[Source data]
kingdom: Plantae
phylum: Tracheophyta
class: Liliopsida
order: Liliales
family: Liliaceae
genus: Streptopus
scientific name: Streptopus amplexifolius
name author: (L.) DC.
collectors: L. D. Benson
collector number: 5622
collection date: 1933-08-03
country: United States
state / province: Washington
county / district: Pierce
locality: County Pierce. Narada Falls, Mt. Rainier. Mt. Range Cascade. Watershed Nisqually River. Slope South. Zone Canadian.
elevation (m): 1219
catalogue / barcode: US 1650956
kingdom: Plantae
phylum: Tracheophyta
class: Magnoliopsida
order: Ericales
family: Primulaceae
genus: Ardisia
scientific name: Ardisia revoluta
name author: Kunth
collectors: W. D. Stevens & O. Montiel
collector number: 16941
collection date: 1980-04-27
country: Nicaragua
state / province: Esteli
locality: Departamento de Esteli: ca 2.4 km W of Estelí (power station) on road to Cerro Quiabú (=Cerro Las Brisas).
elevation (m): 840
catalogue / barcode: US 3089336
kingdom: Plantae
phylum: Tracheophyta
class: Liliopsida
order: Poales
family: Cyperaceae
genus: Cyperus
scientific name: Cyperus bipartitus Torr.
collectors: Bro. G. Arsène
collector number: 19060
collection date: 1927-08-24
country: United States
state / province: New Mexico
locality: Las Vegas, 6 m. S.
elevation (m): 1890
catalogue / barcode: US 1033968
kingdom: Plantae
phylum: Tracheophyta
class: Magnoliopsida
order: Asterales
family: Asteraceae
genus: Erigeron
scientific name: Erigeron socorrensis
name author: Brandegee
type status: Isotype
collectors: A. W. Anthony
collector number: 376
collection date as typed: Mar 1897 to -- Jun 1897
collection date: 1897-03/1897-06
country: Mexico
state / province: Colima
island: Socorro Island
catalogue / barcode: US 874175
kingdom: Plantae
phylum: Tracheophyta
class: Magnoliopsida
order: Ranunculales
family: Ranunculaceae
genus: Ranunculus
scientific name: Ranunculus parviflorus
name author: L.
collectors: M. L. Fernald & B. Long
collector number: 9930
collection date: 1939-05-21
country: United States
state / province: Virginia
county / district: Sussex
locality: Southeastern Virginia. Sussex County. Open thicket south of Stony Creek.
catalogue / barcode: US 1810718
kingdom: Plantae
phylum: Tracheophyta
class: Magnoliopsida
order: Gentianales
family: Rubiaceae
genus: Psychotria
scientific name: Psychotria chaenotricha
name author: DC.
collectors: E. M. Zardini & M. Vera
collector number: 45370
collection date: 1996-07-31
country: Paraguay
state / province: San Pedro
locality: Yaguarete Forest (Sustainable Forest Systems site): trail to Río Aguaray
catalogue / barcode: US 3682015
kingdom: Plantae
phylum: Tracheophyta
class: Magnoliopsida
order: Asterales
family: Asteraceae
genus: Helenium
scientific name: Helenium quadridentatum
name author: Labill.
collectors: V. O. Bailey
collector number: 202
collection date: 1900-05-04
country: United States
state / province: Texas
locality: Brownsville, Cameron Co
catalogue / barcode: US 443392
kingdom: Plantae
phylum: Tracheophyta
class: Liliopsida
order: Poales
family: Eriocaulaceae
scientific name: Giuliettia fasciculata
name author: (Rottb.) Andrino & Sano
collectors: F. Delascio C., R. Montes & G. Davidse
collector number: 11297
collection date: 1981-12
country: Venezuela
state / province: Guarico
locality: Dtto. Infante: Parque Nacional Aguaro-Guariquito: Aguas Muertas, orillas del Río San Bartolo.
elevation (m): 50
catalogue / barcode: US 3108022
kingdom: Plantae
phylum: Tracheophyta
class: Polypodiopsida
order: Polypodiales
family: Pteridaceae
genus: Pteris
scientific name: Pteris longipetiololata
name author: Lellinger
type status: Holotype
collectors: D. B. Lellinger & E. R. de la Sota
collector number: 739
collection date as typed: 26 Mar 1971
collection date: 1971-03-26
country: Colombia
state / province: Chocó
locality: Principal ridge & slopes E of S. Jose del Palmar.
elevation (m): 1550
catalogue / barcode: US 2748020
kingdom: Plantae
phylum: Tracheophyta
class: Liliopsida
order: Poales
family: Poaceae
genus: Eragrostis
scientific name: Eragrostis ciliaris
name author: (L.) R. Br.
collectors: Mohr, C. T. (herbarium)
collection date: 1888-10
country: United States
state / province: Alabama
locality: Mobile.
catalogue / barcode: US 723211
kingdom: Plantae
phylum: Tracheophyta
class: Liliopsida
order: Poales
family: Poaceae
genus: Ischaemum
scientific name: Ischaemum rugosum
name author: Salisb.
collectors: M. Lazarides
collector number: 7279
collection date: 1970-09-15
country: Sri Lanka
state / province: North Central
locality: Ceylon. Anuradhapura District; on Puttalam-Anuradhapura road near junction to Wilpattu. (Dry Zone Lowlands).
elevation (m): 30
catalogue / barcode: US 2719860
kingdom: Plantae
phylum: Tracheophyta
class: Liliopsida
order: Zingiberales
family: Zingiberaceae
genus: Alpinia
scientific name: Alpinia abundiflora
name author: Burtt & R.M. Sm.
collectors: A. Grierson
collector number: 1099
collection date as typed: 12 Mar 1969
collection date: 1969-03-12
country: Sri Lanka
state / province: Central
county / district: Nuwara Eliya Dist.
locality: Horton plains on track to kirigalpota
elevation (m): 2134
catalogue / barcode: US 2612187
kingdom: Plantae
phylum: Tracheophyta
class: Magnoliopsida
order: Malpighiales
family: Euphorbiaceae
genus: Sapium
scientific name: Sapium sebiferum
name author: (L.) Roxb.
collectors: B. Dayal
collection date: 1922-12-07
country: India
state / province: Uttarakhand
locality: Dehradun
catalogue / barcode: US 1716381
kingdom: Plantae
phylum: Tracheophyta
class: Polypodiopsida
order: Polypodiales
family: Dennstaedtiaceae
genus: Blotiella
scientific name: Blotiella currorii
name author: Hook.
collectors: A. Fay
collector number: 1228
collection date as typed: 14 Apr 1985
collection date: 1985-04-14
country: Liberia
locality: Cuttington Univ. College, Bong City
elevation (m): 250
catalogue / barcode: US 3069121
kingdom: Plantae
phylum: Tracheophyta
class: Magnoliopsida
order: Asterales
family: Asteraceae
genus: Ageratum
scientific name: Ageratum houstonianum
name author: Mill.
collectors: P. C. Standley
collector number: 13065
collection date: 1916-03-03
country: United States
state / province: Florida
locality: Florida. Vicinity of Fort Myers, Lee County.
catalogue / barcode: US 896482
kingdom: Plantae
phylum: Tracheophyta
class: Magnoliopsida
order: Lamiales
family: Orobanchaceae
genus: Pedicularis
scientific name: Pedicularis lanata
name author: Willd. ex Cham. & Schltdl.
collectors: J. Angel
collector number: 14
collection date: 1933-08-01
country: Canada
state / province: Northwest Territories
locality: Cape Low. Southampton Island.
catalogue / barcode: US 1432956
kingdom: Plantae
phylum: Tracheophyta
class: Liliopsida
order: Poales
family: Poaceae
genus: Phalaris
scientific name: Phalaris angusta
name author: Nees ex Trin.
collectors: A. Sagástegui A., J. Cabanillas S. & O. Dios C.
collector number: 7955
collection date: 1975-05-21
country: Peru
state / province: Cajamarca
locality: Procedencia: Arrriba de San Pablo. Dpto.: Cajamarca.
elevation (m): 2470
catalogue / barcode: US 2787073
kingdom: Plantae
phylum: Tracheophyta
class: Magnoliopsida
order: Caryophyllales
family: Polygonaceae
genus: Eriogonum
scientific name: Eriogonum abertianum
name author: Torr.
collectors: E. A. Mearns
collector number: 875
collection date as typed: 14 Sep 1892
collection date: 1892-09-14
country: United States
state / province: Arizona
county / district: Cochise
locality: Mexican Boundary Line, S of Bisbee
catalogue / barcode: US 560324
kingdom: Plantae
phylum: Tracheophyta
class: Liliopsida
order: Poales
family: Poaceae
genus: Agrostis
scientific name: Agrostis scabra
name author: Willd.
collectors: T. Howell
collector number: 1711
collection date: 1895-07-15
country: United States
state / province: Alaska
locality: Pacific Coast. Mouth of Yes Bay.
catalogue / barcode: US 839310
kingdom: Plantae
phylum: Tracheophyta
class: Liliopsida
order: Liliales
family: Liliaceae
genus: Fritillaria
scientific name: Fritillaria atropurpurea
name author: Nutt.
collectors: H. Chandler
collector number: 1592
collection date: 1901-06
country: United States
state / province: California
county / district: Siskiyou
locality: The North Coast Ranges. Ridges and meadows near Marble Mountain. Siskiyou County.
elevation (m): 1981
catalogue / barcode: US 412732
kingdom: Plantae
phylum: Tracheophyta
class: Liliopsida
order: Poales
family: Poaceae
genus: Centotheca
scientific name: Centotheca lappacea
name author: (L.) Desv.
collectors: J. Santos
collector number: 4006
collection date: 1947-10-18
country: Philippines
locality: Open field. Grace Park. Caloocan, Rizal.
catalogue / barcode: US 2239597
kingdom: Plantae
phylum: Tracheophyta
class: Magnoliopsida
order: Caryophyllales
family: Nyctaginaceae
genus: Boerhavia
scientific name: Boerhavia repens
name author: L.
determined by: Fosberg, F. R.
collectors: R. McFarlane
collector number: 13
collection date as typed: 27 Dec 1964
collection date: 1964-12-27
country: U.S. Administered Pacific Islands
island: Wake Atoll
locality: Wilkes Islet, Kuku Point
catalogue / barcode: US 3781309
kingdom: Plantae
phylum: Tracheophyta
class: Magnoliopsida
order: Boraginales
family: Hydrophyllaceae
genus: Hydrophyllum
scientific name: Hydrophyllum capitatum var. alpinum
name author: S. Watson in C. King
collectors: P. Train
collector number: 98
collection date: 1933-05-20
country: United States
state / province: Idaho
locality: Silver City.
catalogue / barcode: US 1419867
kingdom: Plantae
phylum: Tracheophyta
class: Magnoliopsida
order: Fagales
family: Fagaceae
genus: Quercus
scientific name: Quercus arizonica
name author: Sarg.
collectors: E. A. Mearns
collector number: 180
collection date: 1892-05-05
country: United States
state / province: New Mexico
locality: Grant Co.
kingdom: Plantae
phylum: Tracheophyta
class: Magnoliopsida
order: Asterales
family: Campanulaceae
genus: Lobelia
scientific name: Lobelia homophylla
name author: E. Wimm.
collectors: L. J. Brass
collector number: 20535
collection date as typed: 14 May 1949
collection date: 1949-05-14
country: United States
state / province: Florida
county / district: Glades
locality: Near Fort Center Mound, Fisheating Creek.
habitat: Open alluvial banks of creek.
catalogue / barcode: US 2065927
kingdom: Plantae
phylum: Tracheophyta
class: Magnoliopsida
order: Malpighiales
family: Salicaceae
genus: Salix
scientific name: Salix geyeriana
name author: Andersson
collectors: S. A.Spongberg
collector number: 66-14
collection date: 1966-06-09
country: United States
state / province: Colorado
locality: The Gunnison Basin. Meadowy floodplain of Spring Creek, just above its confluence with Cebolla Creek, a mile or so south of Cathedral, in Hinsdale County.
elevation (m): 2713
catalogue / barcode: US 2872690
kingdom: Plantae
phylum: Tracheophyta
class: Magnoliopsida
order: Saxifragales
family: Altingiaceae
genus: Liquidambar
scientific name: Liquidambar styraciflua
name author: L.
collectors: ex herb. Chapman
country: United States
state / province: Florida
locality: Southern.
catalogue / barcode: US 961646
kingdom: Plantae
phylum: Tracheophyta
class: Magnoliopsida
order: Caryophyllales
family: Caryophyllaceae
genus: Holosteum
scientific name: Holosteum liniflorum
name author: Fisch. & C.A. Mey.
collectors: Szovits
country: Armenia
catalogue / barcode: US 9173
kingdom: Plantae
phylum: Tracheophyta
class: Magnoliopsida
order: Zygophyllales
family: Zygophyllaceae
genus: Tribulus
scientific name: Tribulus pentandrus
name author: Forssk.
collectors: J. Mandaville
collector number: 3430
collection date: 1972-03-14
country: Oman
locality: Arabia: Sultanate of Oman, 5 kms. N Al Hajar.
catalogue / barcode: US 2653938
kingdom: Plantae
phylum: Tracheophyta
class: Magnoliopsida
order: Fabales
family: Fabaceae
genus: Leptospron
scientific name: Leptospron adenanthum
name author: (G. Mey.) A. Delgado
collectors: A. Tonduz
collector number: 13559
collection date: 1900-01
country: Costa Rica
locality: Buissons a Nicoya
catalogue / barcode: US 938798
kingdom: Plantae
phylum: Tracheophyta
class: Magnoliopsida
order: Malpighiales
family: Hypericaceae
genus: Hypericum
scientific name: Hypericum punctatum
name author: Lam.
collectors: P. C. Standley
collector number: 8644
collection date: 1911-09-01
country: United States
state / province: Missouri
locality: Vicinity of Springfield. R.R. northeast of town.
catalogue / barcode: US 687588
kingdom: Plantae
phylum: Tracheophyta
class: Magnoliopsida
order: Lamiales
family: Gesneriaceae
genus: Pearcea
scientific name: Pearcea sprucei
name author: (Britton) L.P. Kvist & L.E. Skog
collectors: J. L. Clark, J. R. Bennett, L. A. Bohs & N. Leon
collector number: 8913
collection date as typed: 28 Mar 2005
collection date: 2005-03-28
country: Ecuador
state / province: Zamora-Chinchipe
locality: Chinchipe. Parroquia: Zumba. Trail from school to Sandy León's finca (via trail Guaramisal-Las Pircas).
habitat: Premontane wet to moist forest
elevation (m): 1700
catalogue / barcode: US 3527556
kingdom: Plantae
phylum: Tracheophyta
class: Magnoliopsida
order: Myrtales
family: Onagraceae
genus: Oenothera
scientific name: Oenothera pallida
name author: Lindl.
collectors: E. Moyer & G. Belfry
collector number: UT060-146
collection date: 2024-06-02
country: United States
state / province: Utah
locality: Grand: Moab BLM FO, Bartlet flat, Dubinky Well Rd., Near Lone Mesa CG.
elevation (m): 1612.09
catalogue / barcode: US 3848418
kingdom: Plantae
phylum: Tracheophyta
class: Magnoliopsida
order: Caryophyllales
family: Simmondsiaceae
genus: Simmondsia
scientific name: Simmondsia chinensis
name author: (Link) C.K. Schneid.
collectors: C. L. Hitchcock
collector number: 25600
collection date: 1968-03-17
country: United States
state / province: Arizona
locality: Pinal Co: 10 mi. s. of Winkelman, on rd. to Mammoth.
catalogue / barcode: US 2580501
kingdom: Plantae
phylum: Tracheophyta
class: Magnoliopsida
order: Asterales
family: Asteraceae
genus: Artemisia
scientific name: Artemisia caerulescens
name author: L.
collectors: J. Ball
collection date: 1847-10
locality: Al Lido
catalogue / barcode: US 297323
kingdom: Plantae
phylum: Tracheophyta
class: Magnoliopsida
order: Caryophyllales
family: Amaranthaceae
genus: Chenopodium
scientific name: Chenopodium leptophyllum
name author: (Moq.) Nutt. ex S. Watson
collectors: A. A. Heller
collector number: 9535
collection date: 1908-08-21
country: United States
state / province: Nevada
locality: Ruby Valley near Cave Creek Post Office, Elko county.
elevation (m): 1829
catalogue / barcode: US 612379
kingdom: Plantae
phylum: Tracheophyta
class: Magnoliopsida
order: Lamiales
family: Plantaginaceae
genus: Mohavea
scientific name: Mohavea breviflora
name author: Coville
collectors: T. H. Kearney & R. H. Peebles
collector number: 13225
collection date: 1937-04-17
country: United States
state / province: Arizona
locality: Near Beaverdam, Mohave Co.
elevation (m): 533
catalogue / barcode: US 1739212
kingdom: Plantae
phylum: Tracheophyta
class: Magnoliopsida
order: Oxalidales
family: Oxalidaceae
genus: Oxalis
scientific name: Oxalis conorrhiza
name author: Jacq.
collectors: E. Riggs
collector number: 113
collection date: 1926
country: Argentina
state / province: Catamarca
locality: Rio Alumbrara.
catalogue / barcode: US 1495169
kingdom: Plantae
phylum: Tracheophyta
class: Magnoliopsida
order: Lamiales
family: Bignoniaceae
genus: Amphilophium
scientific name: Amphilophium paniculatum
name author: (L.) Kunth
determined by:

** Instructions to follow **
Turn the rows from the line with "collector number: 376" to the line with "county / district: Sussex" into a numbered list, leaving out any blank lines.

** Full response **
1. collector number: 376
2. collection date as typed: Mar 1897 to -- Jun 1897
3. collection date: 1897-03/1897-06
4. country: Mexico
5. state / province: Colima
6. island: Socorro Island
7. catalogue / barcode: US 874175
8. kingdom: Plantae
9. phylum: Tracheophyta
10. class: Magnoliopsida
11. order: Ranunculales
12. family: Ranunculaceae
13. genus: Ranunculus
14. scientific name: Ranunculus parviflorus
15. name author: L.
16. collectors: M. L. Fernald & B. Long
17. collector number: 9930
18. collection date: 1939-05-21
19. country: United States
20. state / province: Virginia
21. county / district: Sussex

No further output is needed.